● Input data
______________________________
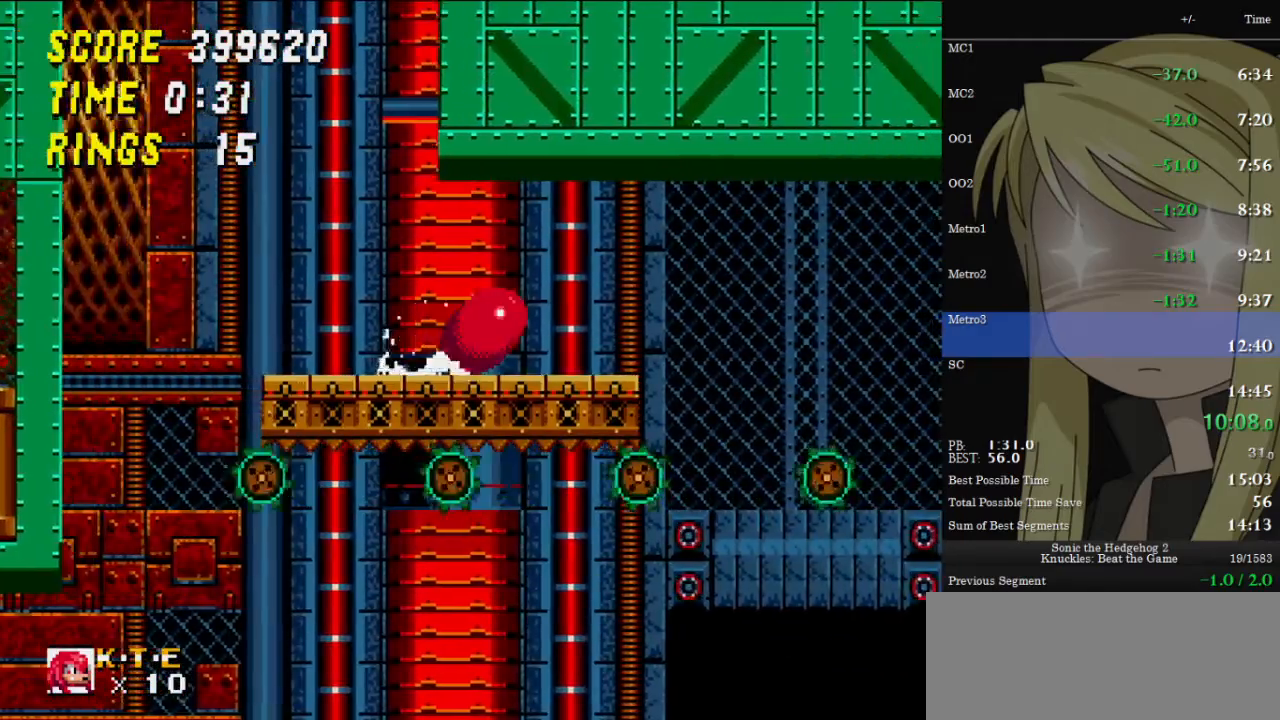
{"keys": ["right"], "events": [[33, "c", "down"], [33, "z", "up"], [67, "c", "up"], [67, "x", "up"], [133, "right", "down"], [133, "x", "down"], [133, "z", "down"], [167, "c", "down"], [167, "down", "up"], [167, "x", "up"], [167, "z", "up"], [200, "c", "up"]]}
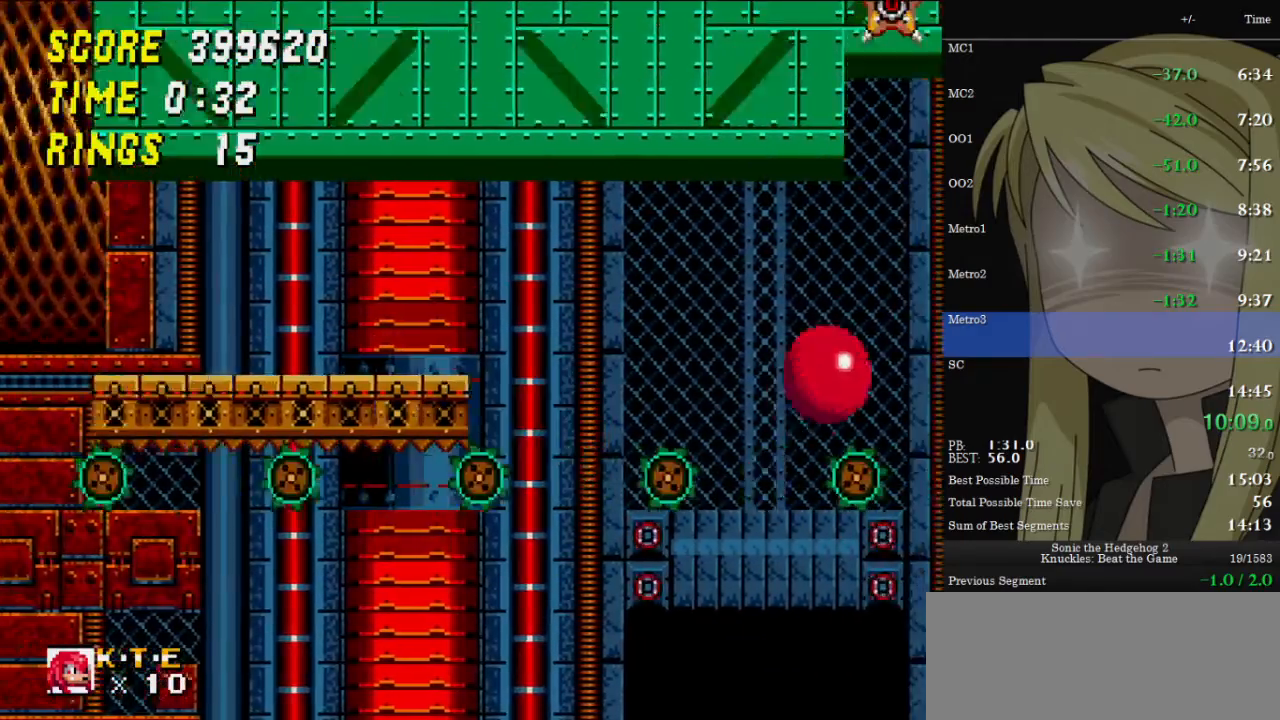
{"keys": ["right", "up"], "events": [[133, "up", "down"]]}
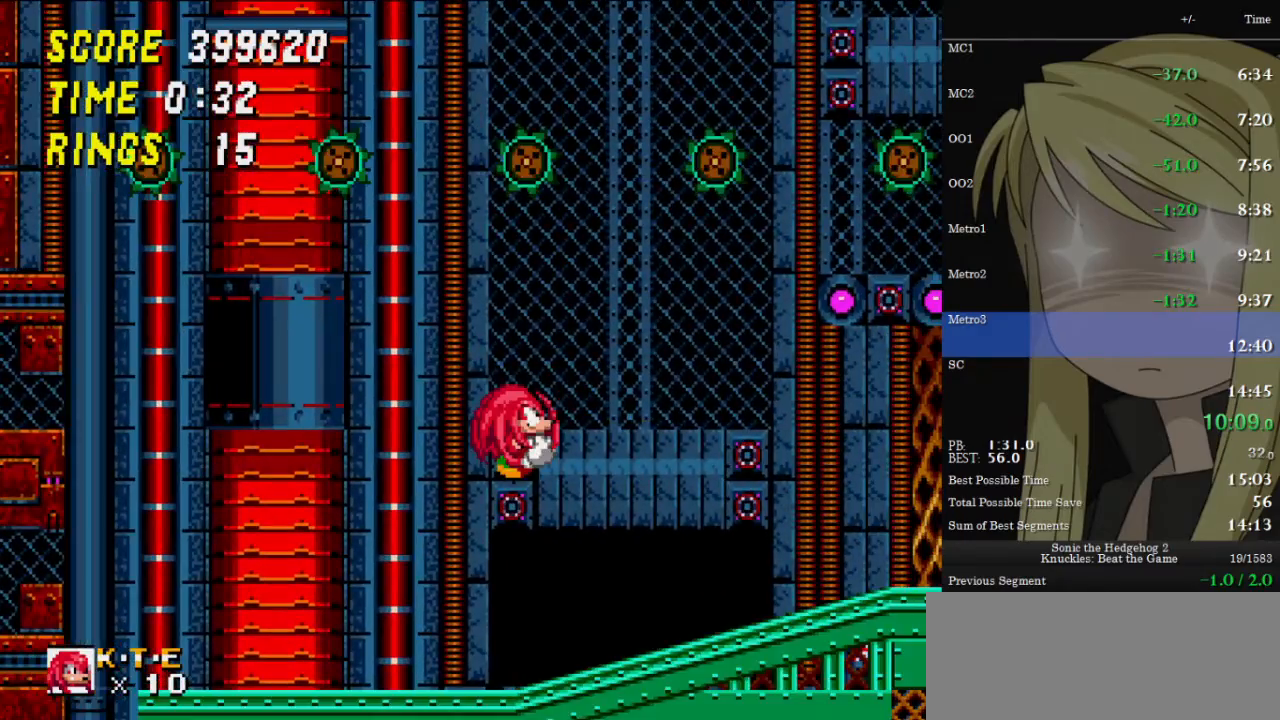
{"keys": ["right", "up"], "events": []}
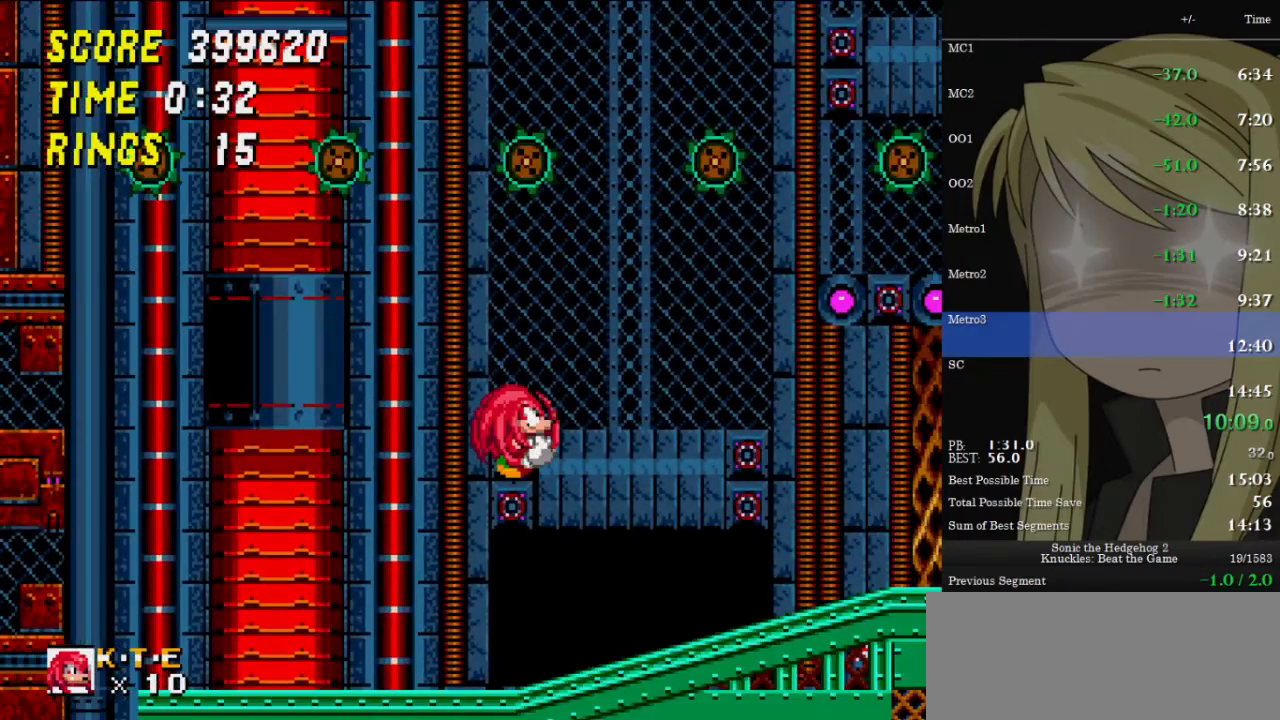
{"keys": ["up", "z"], "events": [[233, "z", "down"], [267, "right", "up"]]}
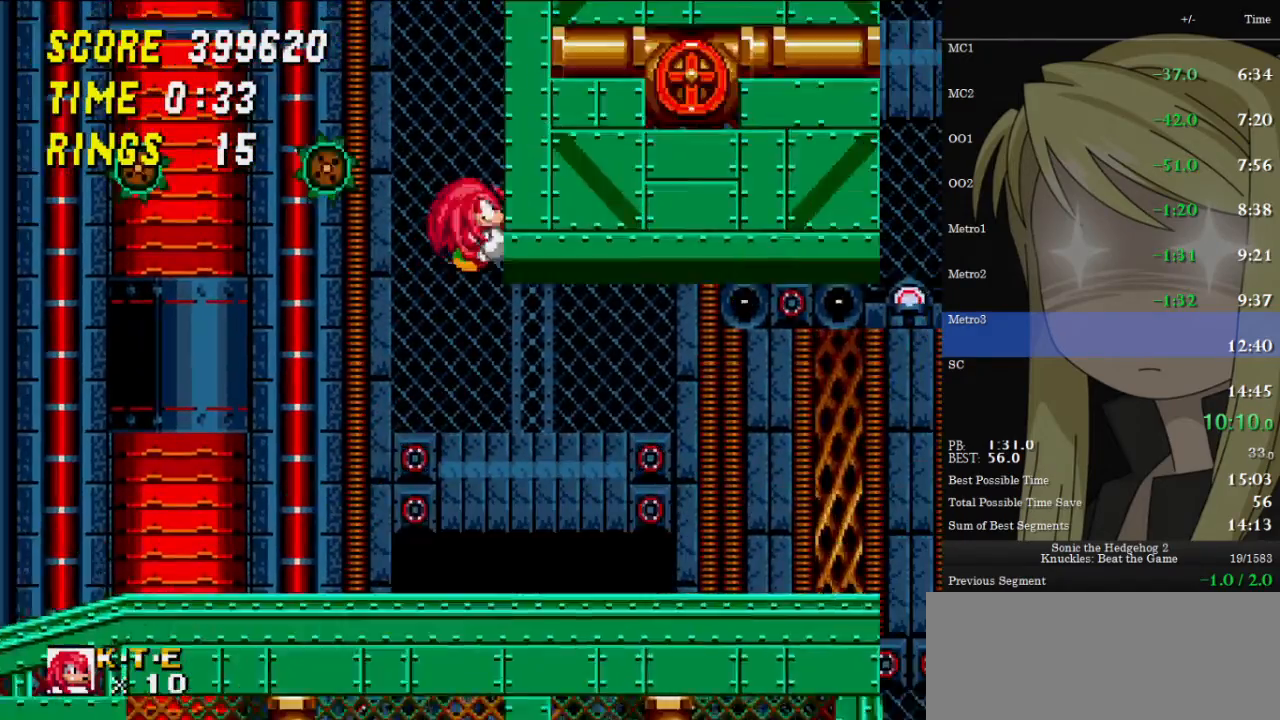
{"keys": ["right", "up", "z"], "events": [[100, "right", "down"], [133, "z", "up"], [233, "z", "down"], [333, "z", "up"], [467, "z", "down"]]}
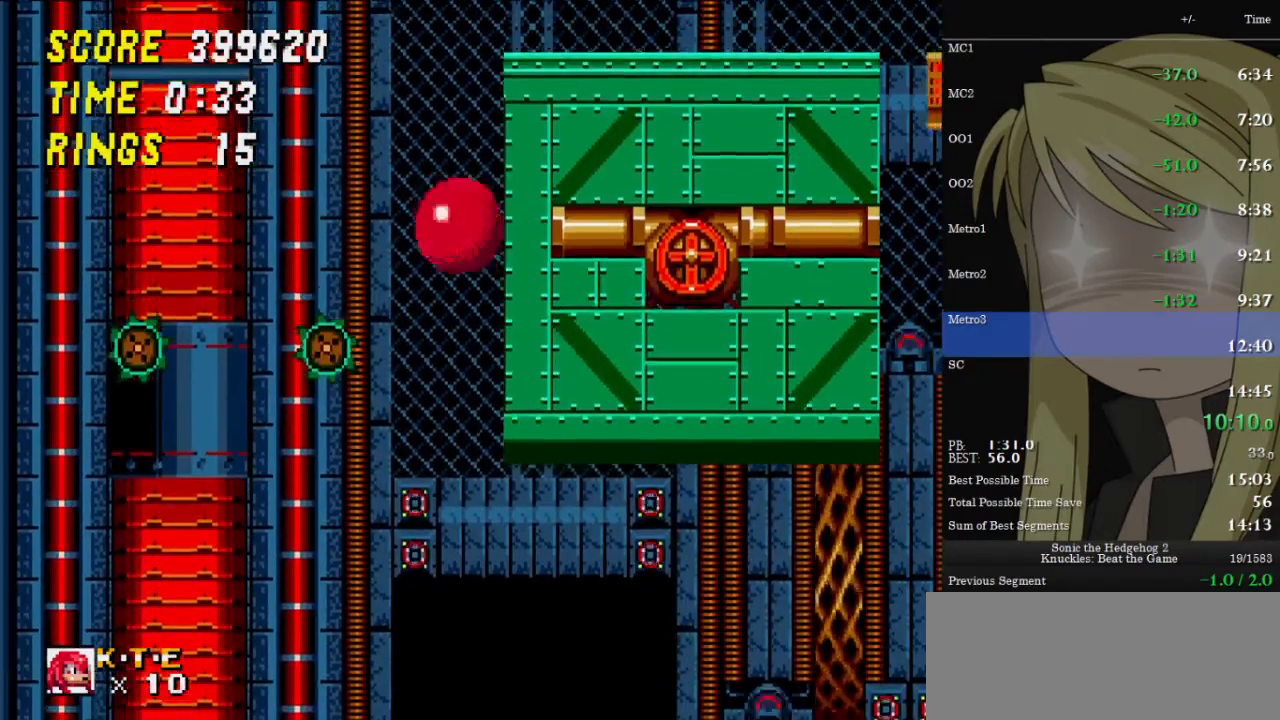
{"keys": ["right", "up", "z"], "events": [[33, "x", "down"], [67, "z", "up"], [100, "x", "up"], [167, "z", "down"], [200, "x", "down"], [267, "z", "up"], [300, "x", "up"], [333, "z", "down"], [400, "x", "down"], [433, "x", "up"], [433, "z", "up"], [500, "z", "down"]]}
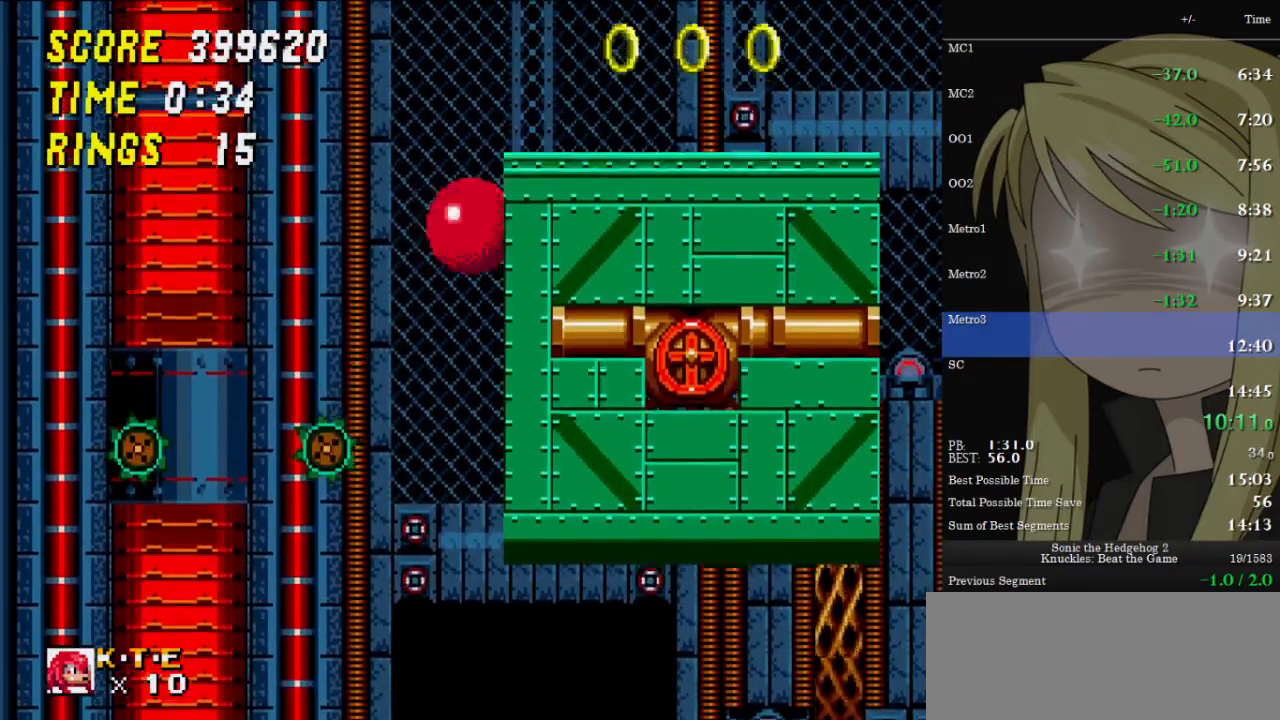
{"keys": ["right", "up"], "events": [[33, "x", "down"], [67, "z", "up"], [133, "x", "up"]]}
______________________________
Output the listing above exactly, but leave its pictures behind.

● Task answer
{"keys": ["right"], "events": [[33, "c", "down"], [33, "z", "up"], [67, "c", "up"], [67, "x", "up"], [133, "right", "down"], [133, "x", "down"], [133, "z", "down"], [167, "c", "down"], [167, "down", "up"], [167, "x", "up"], [167, "z", "up"], [200, "c", "up"]]}
{"keys": ["right", "up"], "events": [[133, "up", "down"]]}
{"keys": ["right", "up"], "events": []}
{"keys": ["up", "z"], "events": [[233, "z", "down"], [267, "right", "up"]]}
{"keys": ["right", "up", "z"], "events": [[100, "right", "down"], [133, "z", "up"], [233, "z", "down"], [333, "z", "up"], [467, "z", "down"]]}
{"keys": ["right", "up", "z"], "events": [[33, "x", "down"], [67, "z", "up"], [100, "x", "up"], [167, "z", "down"], [200, "x", "down"], [267, "z", "up"], [300, "x", "up"], [333, "z", "down"], [400, "x", "down"], [433, "x", "up"], [433, "z", "up"], [500, "z", "down"]]}
{"keys": ["right", "up"], "events": [[33, "x", "down"], [67, "z", "up"], [133, "x", "up"]]}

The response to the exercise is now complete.